Windows does overcommit stacks !

Bonita Montero

unread,

Nov 9, 2022, 10:16:24 PM11/9/22

to

This is a little test-program that proofs that Windows does overcommit
stacks:

#include <Windows.h>
#include <iostream>
#include <atomic>
#include <vector>

using namespace std;

int main()
{
static SYSTEM_INFO si;
GetSystemInfo( &si );
HANDLE hThread = CreateThread( nullptr, 0,
[]( LPVOID lpvThreadParam ) -> DWORD
{
ULONG_PTR lowLimit, highLimit;
GetCurrentThreadStackLimits( &lowLimit, &highLimit );
bool first = true;
for( atomic_char *p = (atomic_char *)highLimit; ; )
__try
{
p -= si.dwPageSize;
(void)p->load( memory_order_relaxed );
MEMORY_BASIC_INFORMATION mbi;
char const *scn = (char *)lowLimit;
size_t allocated = 0;
for( ; scn < (void *)highLimit; )
if( VirtualQuery( scn, &mbi, sizeof mbi ) == sizeof mbi )
if( mbi.AllocationBase == (void *)lowLimit )
scn = (char *)mbi.BaseAddress + mbi.RegionSize,
allocated += mbi.State == MEM_COMMIT ? mbi.RegionSize : 0;
else
break;
else
return EXIT_FAILURE;
cout << ", " + first * 2 << allocated / si.dwPageSize;
first = false;
}
__except( EXCEPTION_EXECUTE_HANDLER )
{
break;
}
cout << endl;
return 0;
}, nullptr, 0, nullptr );
(void)WaitForSingleObject( hThread, INFINITE );
}

yx ma

unread,

Nov 10, 2022, 2:32:52 AM11/10/22

to

?

Michael S

unread,

Nov 10, 2022, 5:59:37 AM11/10/22

to

On Thursday, November 10, 2022 at 5:16:24 AM UTC+2, Bonita Montero wrote:
> This is a little test-program that proofs that Windows does overcommit
> stacks:

You obviously don't know the meaning of the word 'overcommit' in
application to virtual memory.
FYI, unlike another popular OS, Windows *never* overcommits.
Neither stack, nor heap.

Bonita Montero

unread,

Nov 10, 2022, 6:42:24 AM11/10/22

to

Am 10.11.2022 um 11:59 schrieb Michael S:

> FYI, unlike another popular OS, Windows *never* overcommits.

Try it out yourself:

#include <Windows.h>
#include <iostream>
#include <thread>
#include <vector>
#include <latch>
#include <memory>

using namespace std;

using XHANDLE = unique_ptr<void, decltype([]( void *h ) { h && h !=
INVALID_HANDLE_VALUE && CloseHandle( h ); })>;

int main()
{
constexpr unsigned N_THREADS = 0x10000;
vector<XHANDLE> threads;
threads.reserve( N_THREADS );
static latch latSync( N_THREADS );
for( unsigned t = N_THREADS; t--; )
{
auto threadFn = []( LPVOID ) -> DWORD { latSync.arrive_and_wait();
return 0; };
threads.emplace_back( CreateThread( nullptr, 0x1000000, threadFn,
nullptr, 0, nullptr ) );
if( !threads.back().get() )
cout << "out of resources" << endl;
}
threads.resize( 0 );

}

This demo will allocate 2 ^ 16 threads with one terabyte of stack.
But as the stack on Windows is overcommitted, i.e. actually committed
when it is touched, this program won't crash !

Michael S

unread,

Nov 10, 2022, 7:34:57 AM11/10/22

to

Ones again, you don't know the meaning of 'overcommit'.
As long as area that was successfully committed either by
VirtualAlloc(..., MEM_COMMIT, ...) or by other means is
guaranteed to be legal to access from user mode, it's not called
'overcommitment' even when the process of access begins by
page fault.

Also, it sounds like you don't know the meaning of the word
'commit' in application to virtual memory.
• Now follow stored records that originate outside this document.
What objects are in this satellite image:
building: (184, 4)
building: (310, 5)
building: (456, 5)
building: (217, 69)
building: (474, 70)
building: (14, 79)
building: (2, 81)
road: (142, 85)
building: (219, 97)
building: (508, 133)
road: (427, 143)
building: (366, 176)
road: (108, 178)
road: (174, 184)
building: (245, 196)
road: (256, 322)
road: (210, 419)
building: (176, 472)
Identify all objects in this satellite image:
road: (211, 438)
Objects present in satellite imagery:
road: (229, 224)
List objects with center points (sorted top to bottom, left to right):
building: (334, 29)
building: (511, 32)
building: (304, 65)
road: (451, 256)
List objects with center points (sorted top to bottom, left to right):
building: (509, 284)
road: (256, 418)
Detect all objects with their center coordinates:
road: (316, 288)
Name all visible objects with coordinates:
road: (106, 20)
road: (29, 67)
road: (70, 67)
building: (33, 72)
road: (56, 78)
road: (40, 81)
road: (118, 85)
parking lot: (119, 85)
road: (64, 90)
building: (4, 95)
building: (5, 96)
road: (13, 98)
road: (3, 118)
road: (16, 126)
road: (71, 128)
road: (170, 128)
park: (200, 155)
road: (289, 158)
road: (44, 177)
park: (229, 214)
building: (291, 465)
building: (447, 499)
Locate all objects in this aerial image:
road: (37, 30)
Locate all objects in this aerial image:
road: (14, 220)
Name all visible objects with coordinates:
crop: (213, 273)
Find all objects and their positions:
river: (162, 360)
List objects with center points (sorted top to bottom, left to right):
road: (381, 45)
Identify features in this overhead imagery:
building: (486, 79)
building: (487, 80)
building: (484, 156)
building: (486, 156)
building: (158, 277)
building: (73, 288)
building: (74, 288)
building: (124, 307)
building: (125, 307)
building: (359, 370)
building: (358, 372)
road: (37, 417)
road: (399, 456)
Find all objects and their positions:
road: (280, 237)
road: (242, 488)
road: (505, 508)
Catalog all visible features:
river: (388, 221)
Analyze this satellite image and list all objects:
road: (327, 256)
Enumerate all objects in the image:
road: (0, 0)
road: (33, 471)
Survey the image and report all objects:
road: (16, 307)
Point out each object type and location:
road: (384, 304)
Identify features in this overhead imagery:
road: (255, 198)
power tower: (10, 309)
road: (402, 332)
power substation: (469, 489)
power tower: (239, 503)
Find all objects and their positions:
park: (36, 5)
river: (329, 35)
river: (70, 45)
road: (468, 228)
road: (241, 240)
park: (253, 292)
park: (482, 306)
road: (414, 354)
It seems, you think
that 'commit' means 'makes page resident in physical memory',
but it's not so, at least not in the language used by Window
documentation.

Bonita Montero

unread,

Nov 10, 2022, 8:08:47 AM11/10/22

to

Am 10.11.2022 um 13:34 schrieb Michael S:

> Ones again, you don't know the meaning of 'overcommit'.
> As long as area that was successfully committed either by
> VirtualAlloc(..., MEM_COMMIT, ...) or by other means is
> guaranteed to be legal to access from user mode, it's not
> called 'overcommitment' even when the process of access
> begins by page fault.

With stacks things are different. The commit is done by the kernel when
you hit the guard page. If you touch the stack's address range beyond
the guard page the application crashes. If the kernel can't dynamically
commit the memory for the guard page you hit you get a SEH guard page
exeption - earlier than with the last valid position of the guard page
when the stack "successfully" extends to its maximum range. So if you
have a default stack size of one MB, you might get one MB minus the
size of the (last) guard page, but this actually might not happen if
the system runs out of memor meanwhile.

Öö Tiib

unread,

Nov 10, 2022, 8:19:03 AM11/10/22

to

So if commit is done lazily on need then there are no overcommit.
Process gets SEH exception that can be even caught and handled.
Way better than what C++ provides ... going over automatic storage
limit is simply not defined.

Bonita Montero

unread,

Nov 10, 2022, 8:36:15 AM11/10/22

to

Am 10.11.2022 um 14:18 schrieb Öö Tiib:

> So if commit is done lazily on need then there are no overcommit.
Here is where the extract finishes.